You also see that attempting to scale any major innovation (GUI, Haber process, batillon carré)
requires lots of related, ancillary innovations as well as a receptive landscape—think Apple's redefinition of
technology in retail via Apple Stores, Carl Bosch at
Oppau/Leuna practically inventing the fields of high-pressure and catalytic chemistry, countless small but crucial
bills passed under Napoleon. It’s a philosophical question of which you believe to be higher
impact work—the invention of a concept (Wozniak, Haber) or its distribution/enactment at scale (Jobs, Bosch).
An important caveat when weighing the two is that we usually know very well who
was first to implement an innovation at scale, but the question of who was first to
conceive with the theory is usually murky and debatable.
In short, I've changed my opinion on what makes a startup succeed (and its competitors fail). A year ago,
I'd tell you it was the novelty of the idea, insightfulness of the founders, and receptiveness
of the geography and market at the time. Now, I think that successful founders are measured by very different
yardsticks. Their test isn't how novel or unique their idea is, their test isn't how insightful or intelligent they are,
and their test isn't whether the market or geography is ready for their cool new idea at that time. They are, instead,
testing every hour of every day. They are tested when they hire their first employee--are
they charismatic and inspirational enough to motivate
and persuade a phenomenal engineer to risk it all to come work for them?
They are tested when they are running out of
money, and don't know any VCs--can they find a way to get a warm intro to a VC or dazzle investors through some
creative stunt? They are tested when their initial customers tell them their product is shit--do they know when
to persevere, and when to quit? Do they make the right decision at that point, and at every other pivotal moment that
marks the early days of starting a company (or anything, for that matter)?
In this sense, I no longer see
startups as outlets for scientists to out-innovate each other, but what they are: businesses.
And the ability to run a startup is just a long way of saying you know how to do business. In other words, you're
a good businessman.
This is an important realization for me because this word, "businessman",
in particular, was one that would have had me see someone as "braindead"
when first meeting them. I think many scientists/engineers share this sentiment. But now I find that 99% of what comprises
entrepreneurial success is, unsurprisingly, entrepreneurial qualities. It seems trivially obvious in hindsight,
but from what I've seen in the Bay Area, most technical founders, even those aged 30 and older,
do not viscerally understand this until after their first or second company fails.
In other words, I see now that innovation is not the cost of startup success, but the reward. Now that Facebook has tens of
billions in cash reserves, it can pump money into moonshots like Oculus and CTRL-Labs knowing that it can pay for all that research and
afford those risks, to a degree that even the biggest universities cannot. I believe Google outputs more computer science research
than Stanford and Berkeley combined. Just ONE of Google's moonshot projects, Waymo, has been given more R&D
funding in one year ($3B) than MIT gets for ALL its departments in several years ($1B/y).

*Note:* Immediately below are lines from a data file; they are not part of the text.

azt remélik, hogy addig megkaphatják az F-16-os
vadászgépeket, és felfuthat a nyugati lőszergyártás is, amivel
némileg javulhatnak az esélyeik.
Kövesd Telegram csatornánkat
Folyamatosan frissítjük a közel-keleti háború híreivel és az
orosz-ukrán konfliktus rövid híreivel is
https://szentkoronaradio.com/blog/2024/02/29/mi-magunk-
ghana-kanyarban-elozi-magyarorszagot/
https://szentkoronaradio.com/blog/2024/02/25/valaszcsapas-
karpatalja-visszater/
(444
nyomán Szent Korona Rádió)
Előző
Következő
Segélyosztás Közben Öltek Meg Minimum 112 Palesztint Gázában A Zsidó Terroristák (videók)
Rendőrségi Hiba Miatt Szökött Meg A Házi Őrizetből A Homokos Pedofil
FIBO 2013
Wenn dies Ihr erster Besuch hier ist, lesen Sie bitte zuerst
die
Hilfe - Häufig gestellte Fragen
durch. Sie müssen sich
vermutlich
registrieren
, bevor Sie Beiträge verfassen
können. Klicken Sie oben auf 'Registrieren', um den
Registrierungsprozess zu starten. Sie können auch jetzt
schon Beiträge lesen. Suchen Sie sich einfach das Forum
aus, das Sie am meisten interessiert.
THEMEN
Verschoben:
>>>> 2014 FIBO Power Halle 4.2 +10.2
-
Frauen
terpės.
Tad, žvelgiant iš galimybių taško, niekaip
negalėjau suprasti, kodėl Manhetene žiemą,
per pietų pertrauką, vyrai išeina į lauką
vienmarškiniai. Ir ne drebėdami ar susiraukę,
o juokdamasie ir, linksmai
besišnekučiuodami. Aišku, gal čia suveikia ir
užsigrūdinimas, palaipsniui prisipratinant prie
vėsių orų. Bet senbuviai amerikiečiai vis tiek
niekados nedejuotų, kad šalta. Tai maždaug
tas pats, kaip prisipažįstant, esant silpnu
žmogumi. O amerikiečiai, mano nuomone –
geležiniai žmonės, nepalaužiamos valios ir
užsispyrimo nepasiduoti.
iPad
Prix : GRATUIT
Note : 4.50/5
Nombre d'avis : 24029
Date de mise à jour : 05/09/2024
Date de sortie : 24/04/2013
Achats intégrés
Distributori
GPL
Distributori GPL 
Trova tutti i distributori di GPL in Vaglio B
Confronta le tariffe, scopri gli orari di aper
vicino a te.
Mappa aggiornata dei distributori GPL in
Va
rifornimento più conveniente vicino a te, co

That is what Sergey Brin and Larry Page feel proud for
when they put the kettle on to boil every morning of every day. That, is high leverage work.
The requirements for getting to a point where the company is well enough endowed to innovate at all
are simple to define: be an anomalously resourceful, charismatic person who can identify what is essential and
what isn't, and act decisively and correctly in very high pressure, resource-constrained, systems.
These are not necessarily, or indeed at all, the traits associated with "innovation" or "science", which
are more to do with the creation of knowledge and tools, and require very different skill sets.
Instead, these traits describe a good businessman. And, I would argue, also describe the legendary
soldier-statesmen of eons past. Jobs, Gates and Caesar, Napoleon have more in common than it might seem.
Put differently, business is modern warfare, and innovation is the prize.